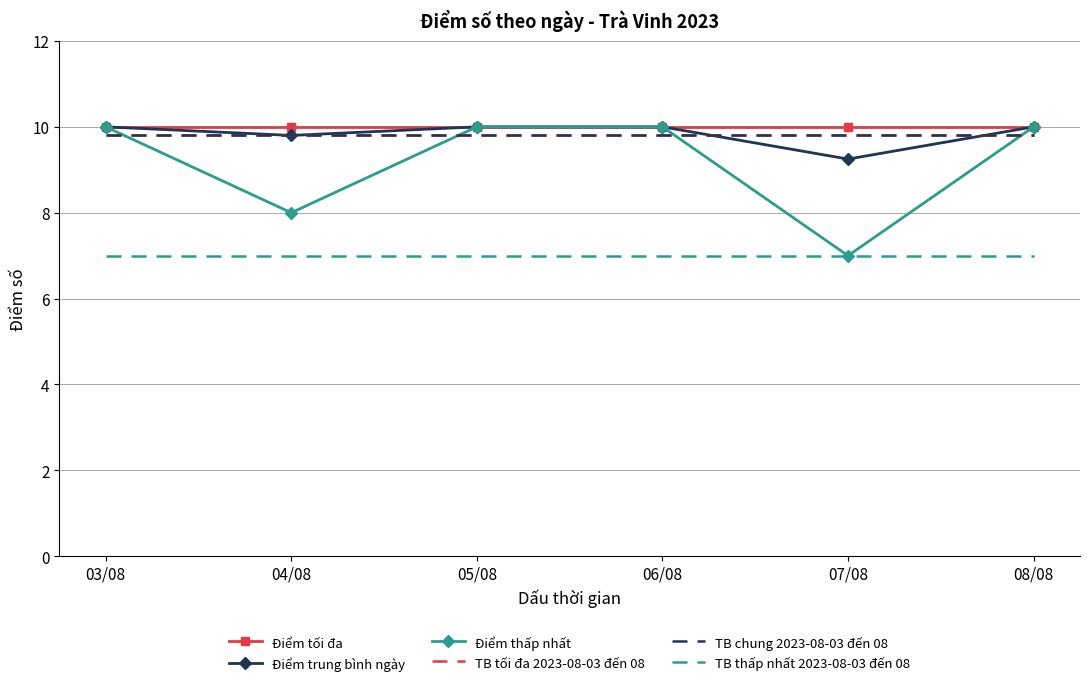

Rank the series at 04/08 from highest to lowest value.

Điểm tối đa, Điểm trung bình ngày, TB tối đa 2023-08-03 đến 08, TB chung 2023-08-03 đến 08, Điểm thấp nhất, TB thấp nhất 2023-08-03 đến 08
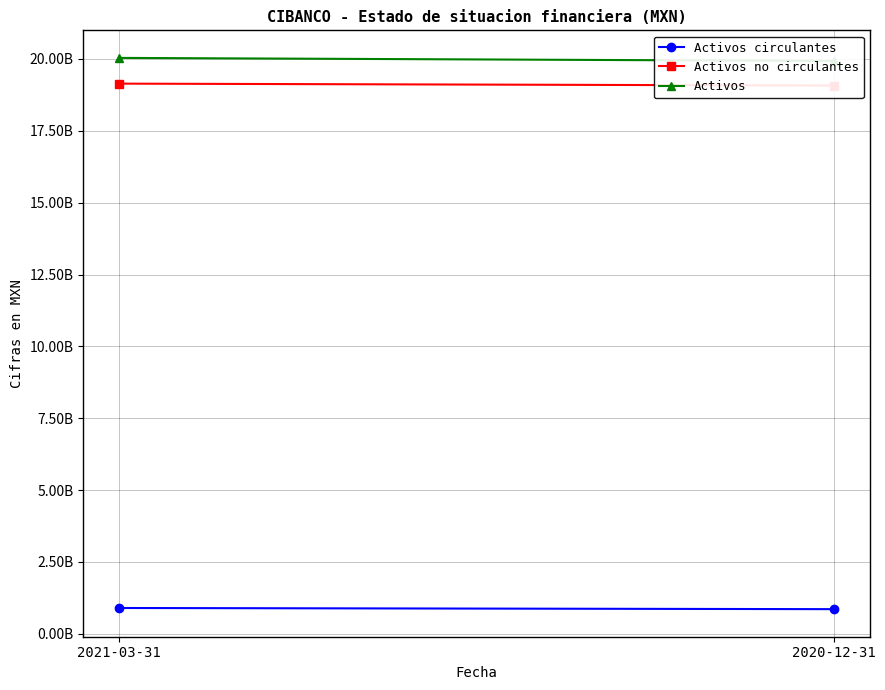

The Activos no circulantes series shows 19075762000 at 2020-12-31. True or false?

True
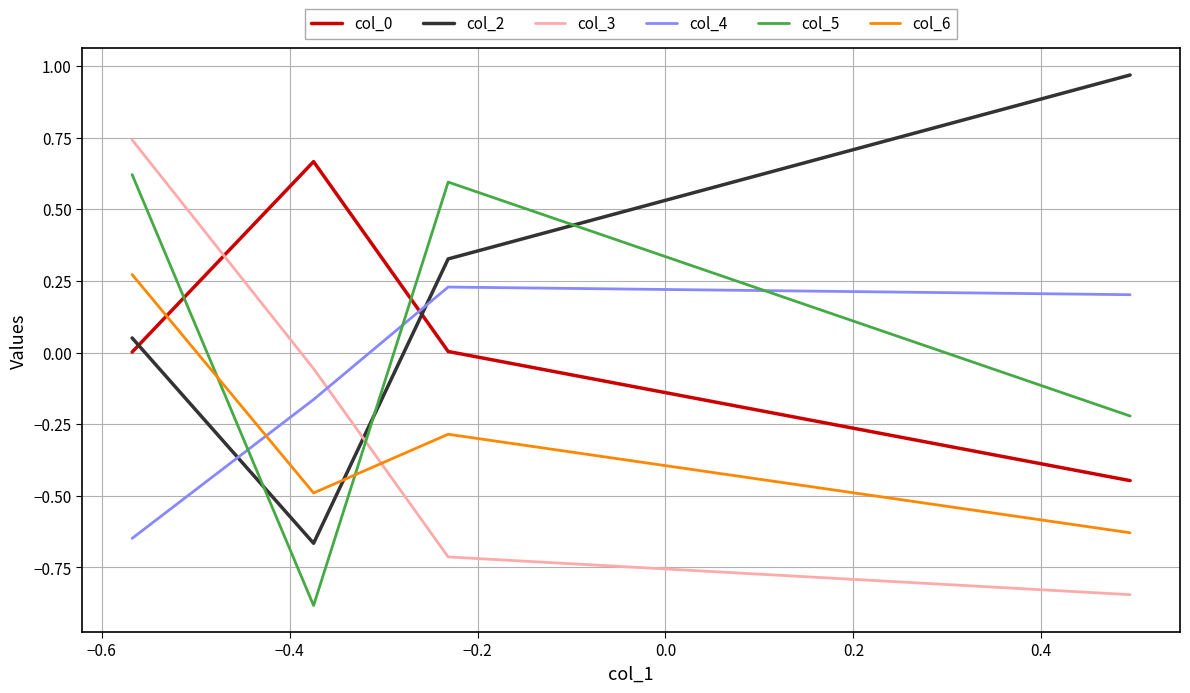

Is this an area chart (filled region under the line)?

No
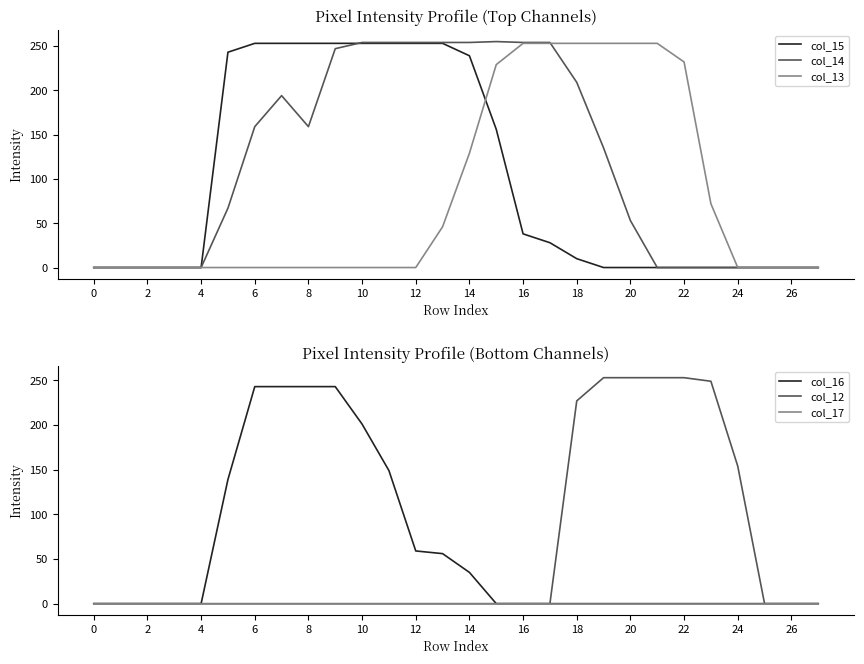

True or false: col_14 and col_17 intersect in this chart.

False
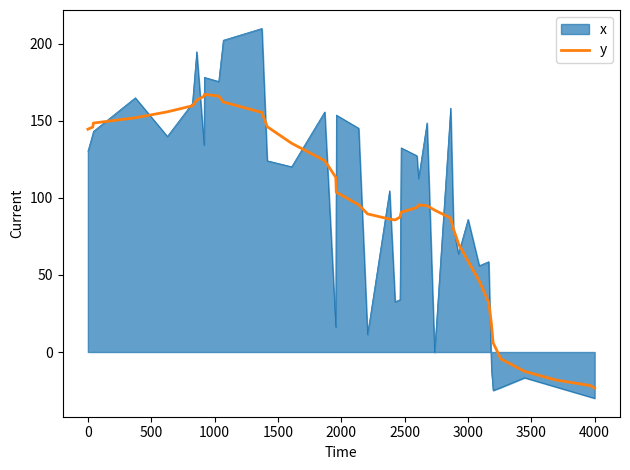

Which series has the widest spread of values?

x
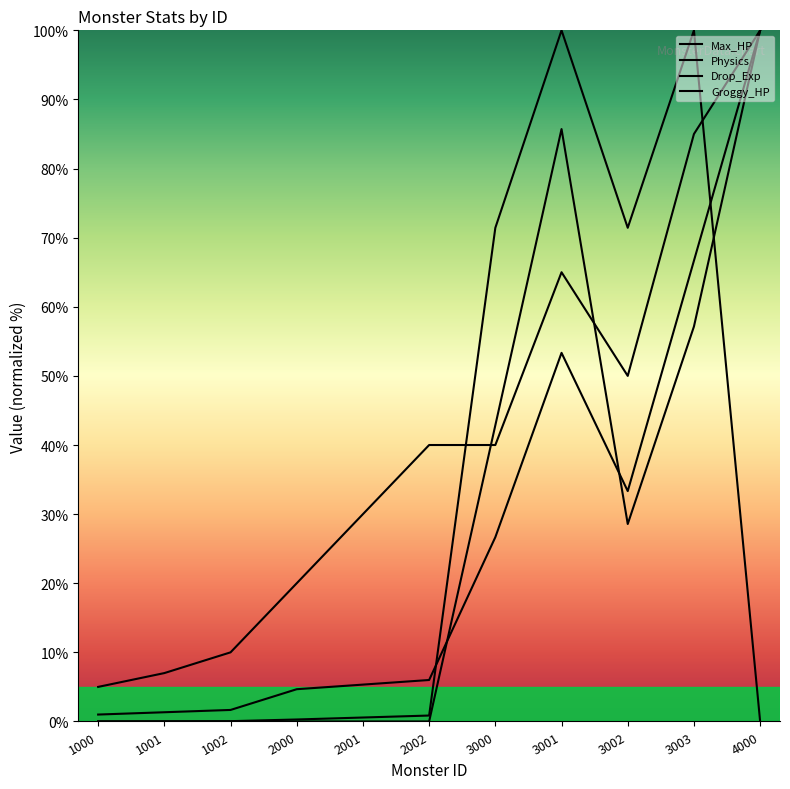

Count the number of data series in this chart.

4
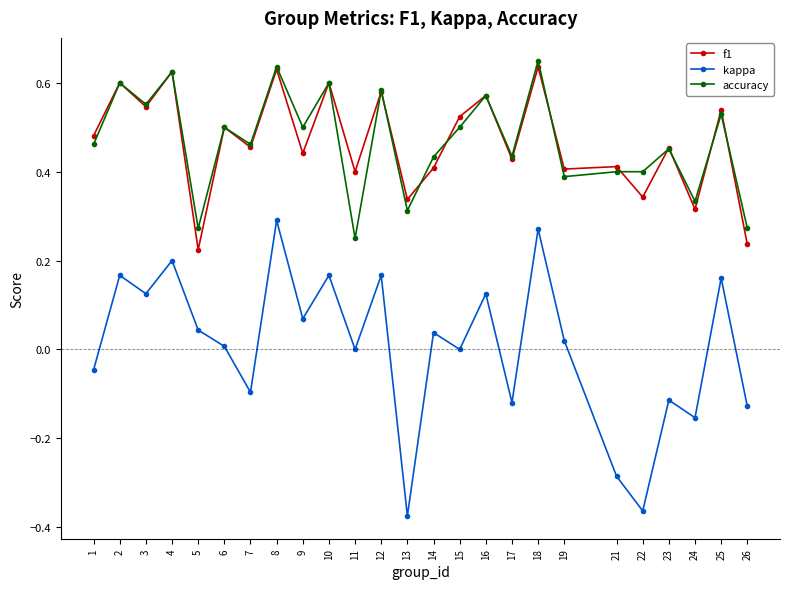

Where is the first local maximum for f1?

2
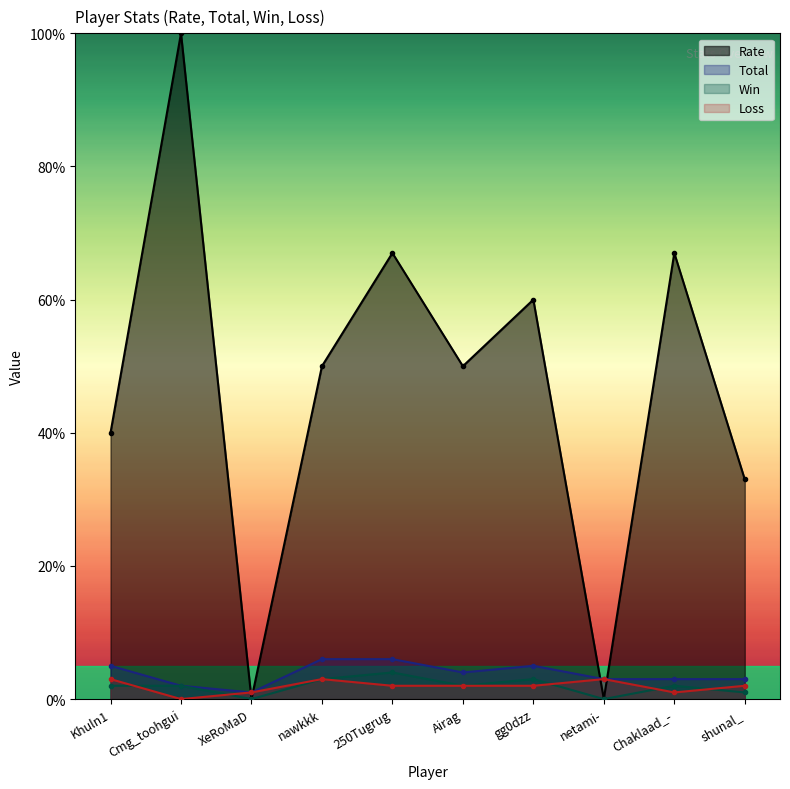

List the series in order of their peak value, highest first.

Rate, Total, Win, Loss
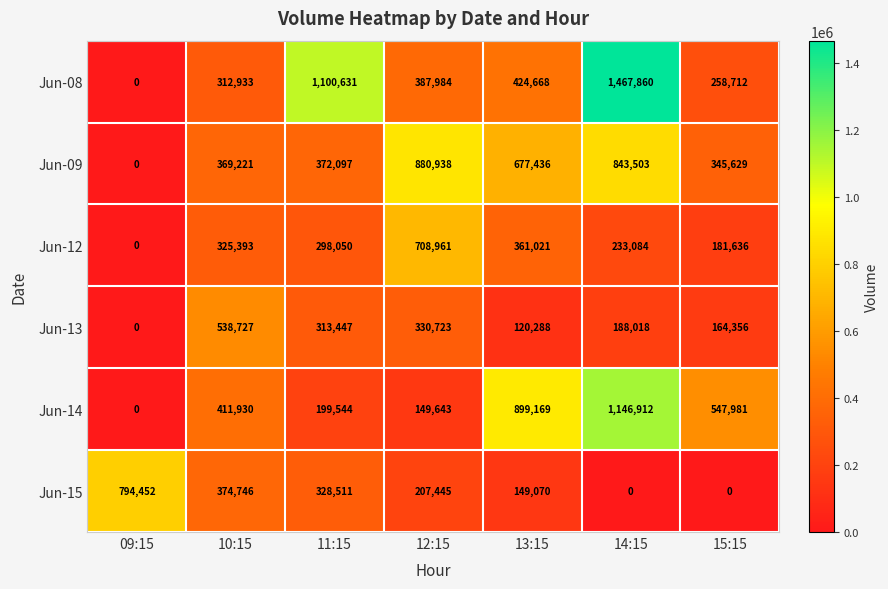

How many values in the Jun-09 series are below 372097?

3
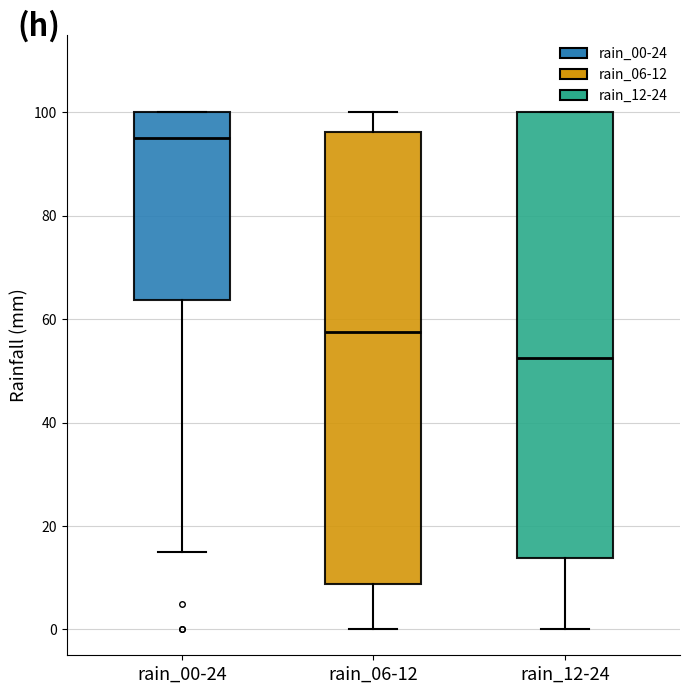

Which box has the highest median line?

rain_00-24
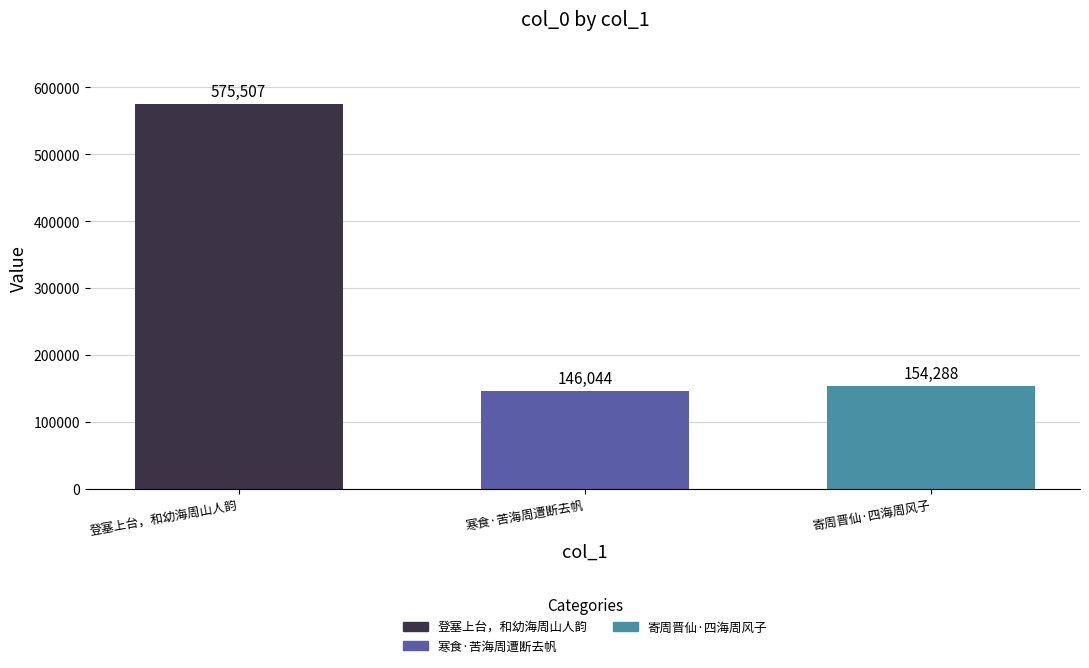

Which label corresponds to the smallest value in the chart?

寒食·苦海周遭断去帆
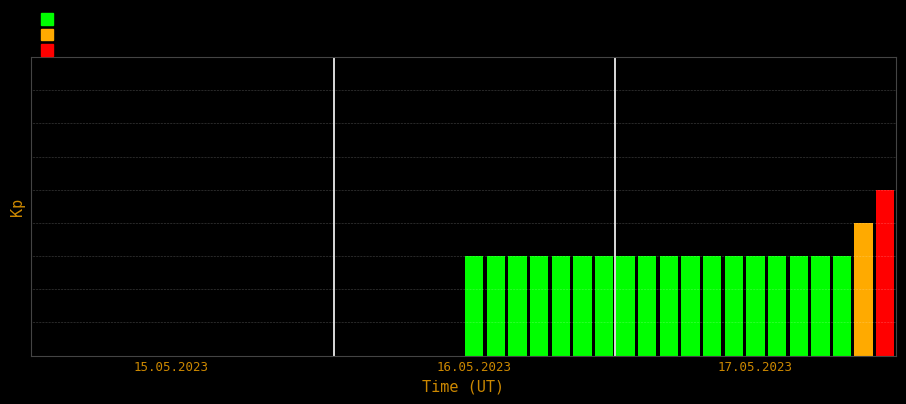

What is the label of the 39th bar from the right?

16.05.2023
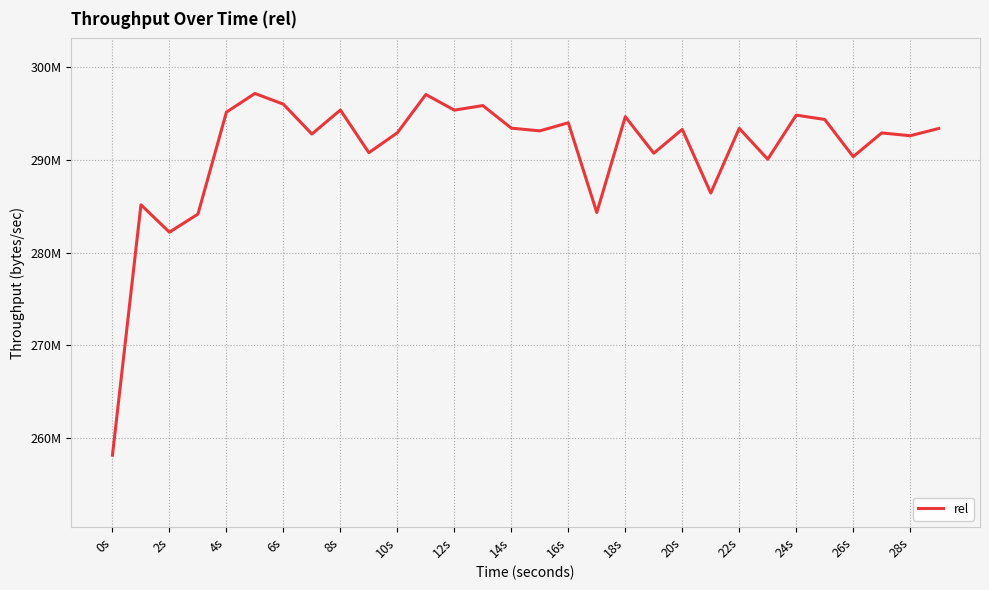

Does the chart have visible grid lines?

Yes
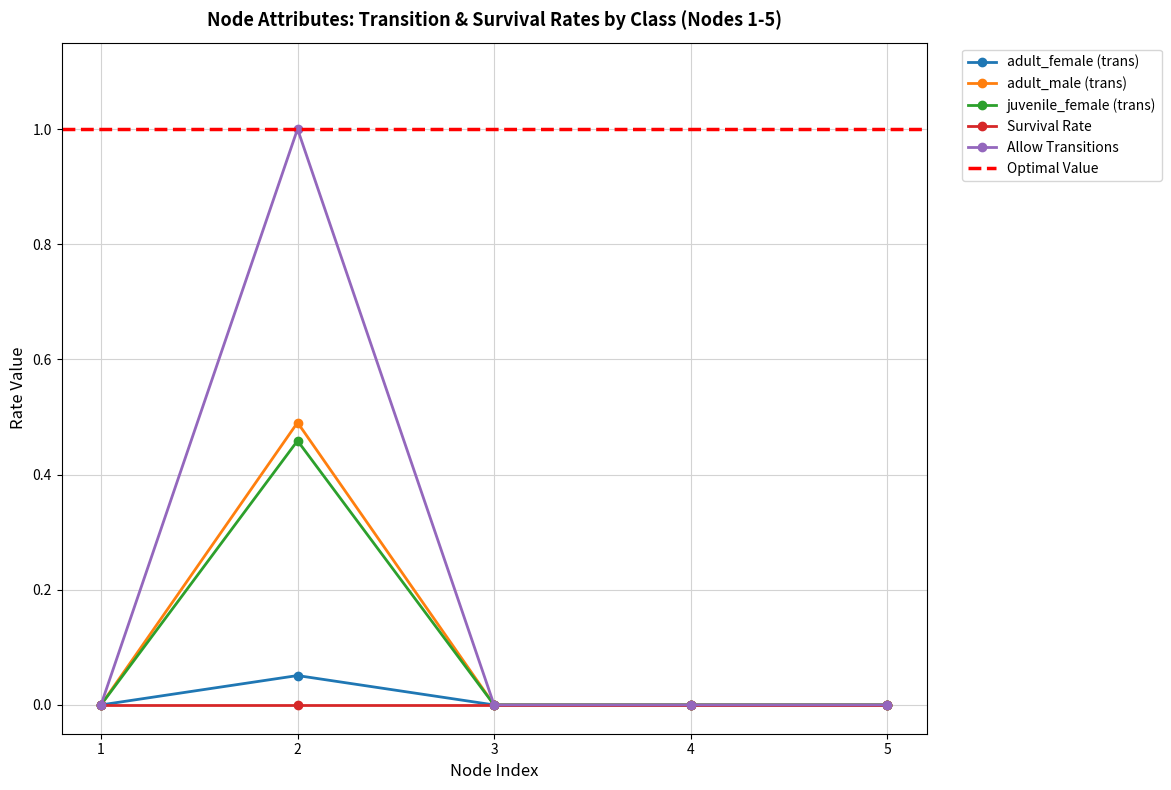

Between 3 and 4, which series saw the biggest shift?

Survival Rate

TASK OBJECTIVE: Identify each line in the entries above that contains the word "label", and copy those lines in full.

THE COMPLETED TASK:
Which label corresponds to the smallest value in the chart?
What is the label of the 39th bar from the right?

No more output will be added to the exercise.